Sales teams can increase revenue velocity, enhance obligation management, and plug revenue leakages with SimpliContract CLM. A case in point is the gains made from CRM integration with CLM. 

Integration of CLM facilitates single click contract requests from the CRM, which reduces bid-to-signature turnaround times. This drives faster adoption of fully compliant contract drafts across the enterprise. It also results in considerable time savings and fewer reviews.

Experienced sales personnel can use wizard-based self-serve authoring capabilities to create fully compliant contracts in no time. Dynamic approvals and collaboration over chats enable faster reviews. 

End-to-end CLM capabilities ensure that sales managers can use a single platform—right from requisitions and execution to renewals. Figure 1: Intelligent CLM capabilities from SimpliContract gives a quick glimpse of the possibilities that new-age CLM tools bring to sell-side contracts.

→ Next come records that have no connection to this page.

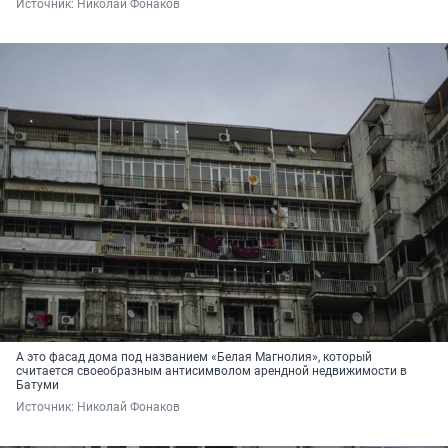
Источник: 
Николай Фонаков
А это фасад дома под названием «Белая Магнолия», который
считается своеобразным антисимволом арендной недвижимости в
Батуми
Источник: 
Николай Фонаков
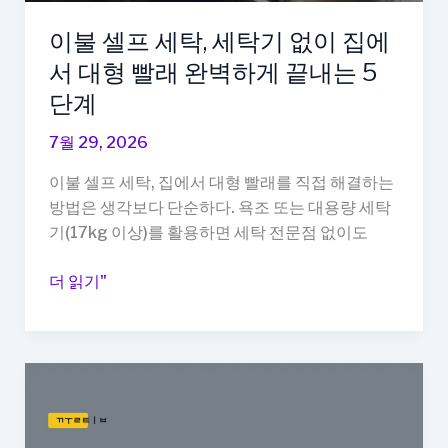
용
세
이불 셀프 세탁, 세탁기 없이 집에
제
서 대형 빨래 완벽하게 끝내는 5
뭐
단계
가
진
7월 29, 2026
짜
이불 셀프 세탁, 집에서 대형 빨래를 직접 해결하는
더
방법은 생각보다 단순하다. 욕조 또는 대용량 세탁
깨
기(17kg 이상)를 활용하면 세탁 전문점 없이도
끗
하
이
더 읽기"
게
불
닦
셀
일
프
까
세
탁,
세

 Intelligent CLM Capabilities

New-age CLM tools use metadata extraction to renewals and extensions. Sales teams can view this data directly in the CRM. Customizable dashboards provide visibility of contract data like payments and key terms. Advance reminders ensure timely action and prevent revenue losses.

NLP-based extraction of obligations from SOWs is a great enabler for sales teams. Intelligent CLM also adds service level extraction to these post-sale tracking capabilities. Renegotiations are easier for Sales teams due to the higher visibility offered by contract utilization reports. Features like auto redlining and version control ensure seamless amendments. 

Higher revenue realization is possible with Intelligent CLM due to better collaboration across groups. These ensure proper management of obligations and prevent revenue leakages.

Global enterprises rely on continuous contractual process improvements to extract maximum value from their substantial sell-side contract portfolios. In addition to revenue growth, proper administration of sell-side contracts ensures ideal obligations management and customer satisfaction levels. These translate to newer upsell and cross sell opportunities. The use of an intelligent CLM tool is the first step towards unlocking this untapped potential in sell-side contracts.